Suffolk Construction ditches South Boston move

Fish and his team ironed out a deal to expand next door. Suffolk’s officials said they signed an agreement last week to use a 99-year-lease to take control of a 56,000-square-foot property owned by Harbour Realty Trust at Magazine and Allerton streets. A small industrial building that houses an auto repair garage will be leveled to make way for Suffolk’s new wing.

Suffolk moved to Allerton Street in 1988, opening in a three-story building six years after the company was launched. It built a five-story addition in 2000, essentially doubling the size of the complex. The current project will take about three years to complete, including renovations to the existing space, Leary said.

http://www.bostonglobe.com/business...ury-instead/c1cyLAq6EkITH72VB8d2FP/story.html
 
I live two blocks from the 3200 Washington Street project and I like it. It is not displacing any residents. The dozen or so affordable units is a lot more than the 0 affordable units that are currently in that space. And the self storage building across the street from it is taller so its not like this new building wouldn't fit the neighborhood.
 
Looks like the type of project Boston needs all over the inner ring neighborhoods.

The big towers in DT and Back Bay are fun to watch going up. But, realistically they are just a drop in the housing shortage bucket. Central Boston is never going to be an affordable place again. It is going to be doughnut market like NYC and SF with market rate luxury and some token low income housing.

Smaller, less expensive low rise developments in the inner ring neighborhoods are where Boston's middle class housing crisis will be solved (or at least lessened). Now the politics will be tough as the neighborhoods shift from working class and disproportionality minority/immigrant to solidly middle class and whiter. But, that is already happening, regardless of if Boston builds or not. JP is the perfect example of that.

As self defeating as it is for the city as whole to oppose middle class housing, it isn't entirely irrational from the perspective of lower income people. No amount of new market rate housing will drive prices down enough to become affordable to a single mother with a service sector job or an undocumented immigrant working under the table. Better to just keep the neighborhood a little undesirable and hope the middle class yuppies go elsewhere.

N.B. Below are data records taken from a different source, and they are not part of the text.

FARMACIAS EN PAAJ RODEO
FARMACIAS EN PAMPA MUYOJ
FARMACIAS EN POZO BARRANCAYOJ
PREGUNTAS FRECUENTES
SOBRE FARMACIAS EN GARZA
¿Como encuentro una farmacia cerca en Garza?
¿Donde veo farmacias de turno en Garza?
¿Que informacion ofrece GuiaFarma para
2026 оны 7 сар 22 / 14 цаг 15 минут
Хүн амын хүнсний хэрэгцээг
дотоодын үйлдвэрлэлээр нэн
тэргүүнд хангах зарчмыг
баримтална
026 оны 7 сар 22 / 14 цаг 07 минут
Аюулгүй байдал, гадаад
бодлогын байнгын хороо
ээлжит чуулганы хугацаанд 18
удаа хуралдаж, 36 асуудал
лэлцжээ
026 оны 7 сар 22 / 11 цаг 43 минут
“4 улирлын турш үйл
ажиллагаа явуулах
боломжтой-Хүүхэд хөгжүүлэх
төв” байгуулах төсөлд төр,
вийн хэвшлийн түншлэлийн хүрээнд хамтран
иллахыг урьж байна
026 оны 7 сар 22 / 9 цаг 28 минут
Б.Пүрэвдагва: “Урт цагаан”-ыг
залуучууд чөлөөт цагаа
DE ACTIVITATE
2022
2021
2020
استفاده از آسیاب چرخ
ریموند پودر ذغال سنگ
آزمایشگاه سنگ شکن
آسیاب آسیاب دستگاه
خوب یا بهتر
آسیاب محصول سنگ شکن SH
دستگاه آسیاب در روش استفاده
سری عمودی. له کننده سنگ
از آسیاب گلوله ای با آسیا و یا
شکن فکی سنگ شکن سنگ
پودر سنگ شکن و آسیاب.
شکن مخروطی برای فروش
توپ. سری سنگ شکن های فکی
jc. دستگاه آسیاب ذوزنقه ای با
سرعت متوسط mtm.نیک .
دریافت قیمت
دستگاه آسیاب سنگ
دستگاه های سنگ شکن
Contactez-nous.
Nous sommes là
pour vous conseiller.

Hopefully, Boston can find the happy medium that allows enough new housing to be created for the middle classes without displacing the lower classes. But, I'm not sure any city has perfected the mix. Part of the problem is that new development follows displacement (and doesn't really cause it). Generally prices on the existing units in a neighborhood have to rising before it becomes economical to build new market rate units. Not sure what the solution is to the problem? Some sort of mix of a robust market rate housing development policy coupled with subsidies for new affordable housing.